When writing my review yesterday for part 1 I forgot to mention one of the biggest feathers in the cap of this Lovecraft story: it inspired John Carpenter’s The Thing, the greatest movie ever made.
In part 2, we’ve moved beyond the Lake Camp and the horrors therein and to the mysterious city on the plateau that lies beyond the mountains of madness. This city is one of the chief reasons why visual representations of this story are so beneficial, as you get to experience the grandness without reading eight pages of stilted descriptive text. Following that, the next best part is the creatures themselves. Each artist who approaches this story seems to revel in showing the Elder Things in their prime, flying through space and showing impressive underwater movement. They also uniformly lean into the battles between the Elder Things and the Shoggoths/Mi-Go.

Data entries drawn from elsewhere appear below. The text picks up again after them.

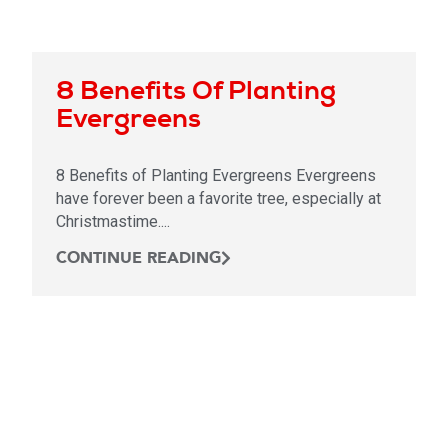
8 Benefits Of Planting
Evergreens
8 Benefits of Planting Evergreens Evergreens
have forever been a favorite tree, especially at
Christmastime....
CONTINUE READING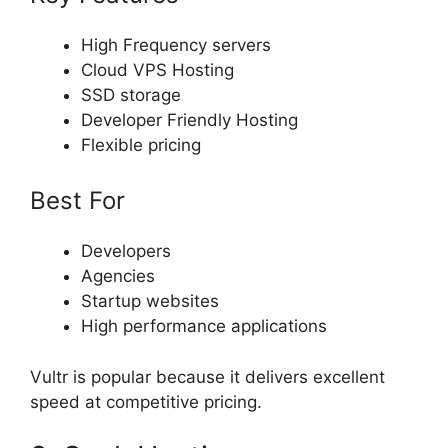
High Frequency servers
Cloud VPS Hosting
SSD storage
Developer Friendly Hosting
Flexible pricing
Best For
Developers
Agencies
Startup websites
High performance applications
Vultr is popular because it delivers excellent
speed at competitive pricing.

Sidenote: Lovecraft loves using the Shoggoths as his sort of ultimate horror, where nothing can apparently be worse than a gibbering pile of ooze that looks like it’s full of bubbles (except of course for whatever Danforth saw…). I don’t really get it. Yes they’re upsetting, but for example in Innsmouth, a Shoggoth is meant to be even more horrible than the infinite number of fish monsters beneath Devil’s Reef, and I just don’t get it. The true horror of Lovecraft is the unknown and humanity’s teeny tiny place in the footprints of titanic entities. The secondary horror is the monsters and how creative and descriptive they are, so why then is the ultimate threat the least descriptive critter?
Not a ton more to say since most of it was said in the Part 1 interview. Same recommendation as before: pounce on the chance to read a non-racist Lovecraft story. 10/10.